▸ Provided records
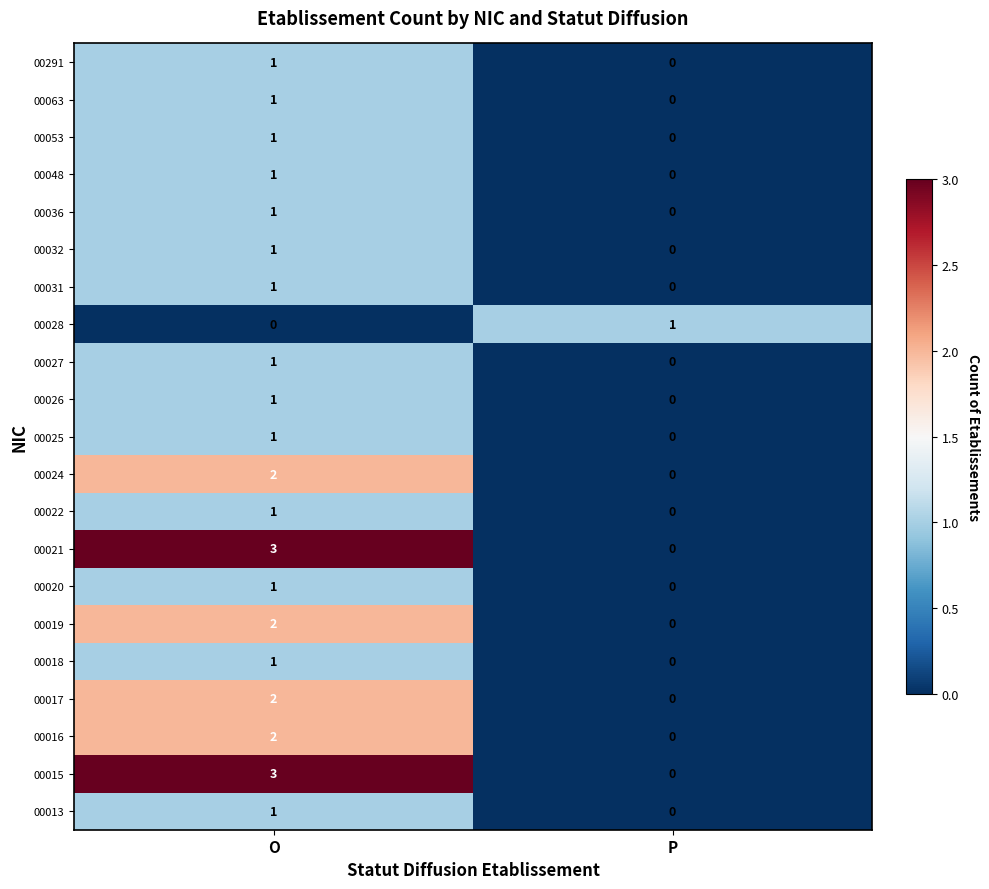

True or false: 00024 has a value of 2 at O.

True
---
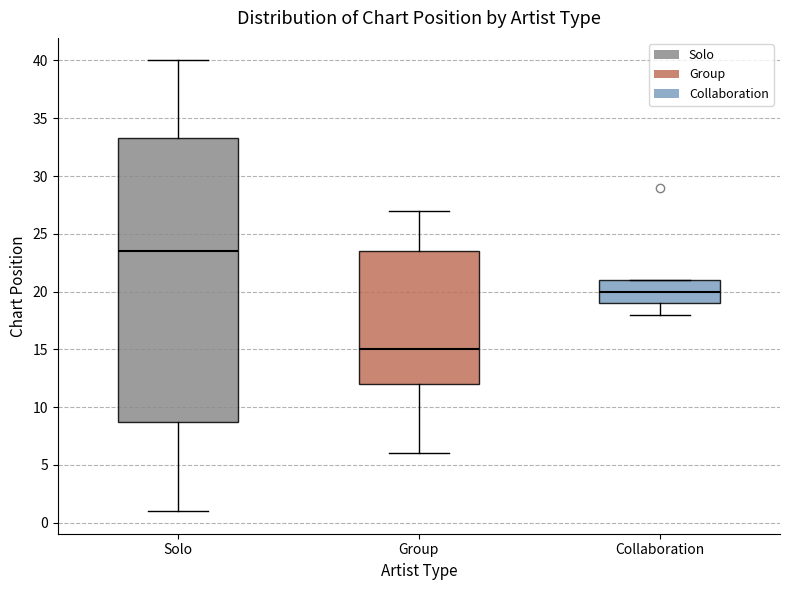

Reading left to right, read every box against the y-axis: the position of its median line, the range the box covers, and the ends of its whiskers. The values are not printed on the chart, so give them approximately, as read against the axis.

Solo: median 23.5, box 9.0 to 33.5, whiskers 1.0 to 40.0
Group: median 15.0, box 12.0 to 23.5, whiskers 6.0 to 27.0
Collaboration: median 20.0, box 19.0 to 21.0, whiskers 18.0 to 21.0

▸ Problem
Reproduce the lines of the records word for word, beginning with the line that contains "Solo: median 23.5, box" and continuing through the line that contains "Collaboration: median 20.0, box", both included.

▸ Result
Solo: median 23.5, box 9.0 to 33.5, whiskers 1.0 to 40.0
Group: median 15.0, box 12.0 to 23.5, whiskers 6.0 to 27.0
Collaboration: median 20.0, box 19.0 to 21.0, whiskers 18.0 to 21.0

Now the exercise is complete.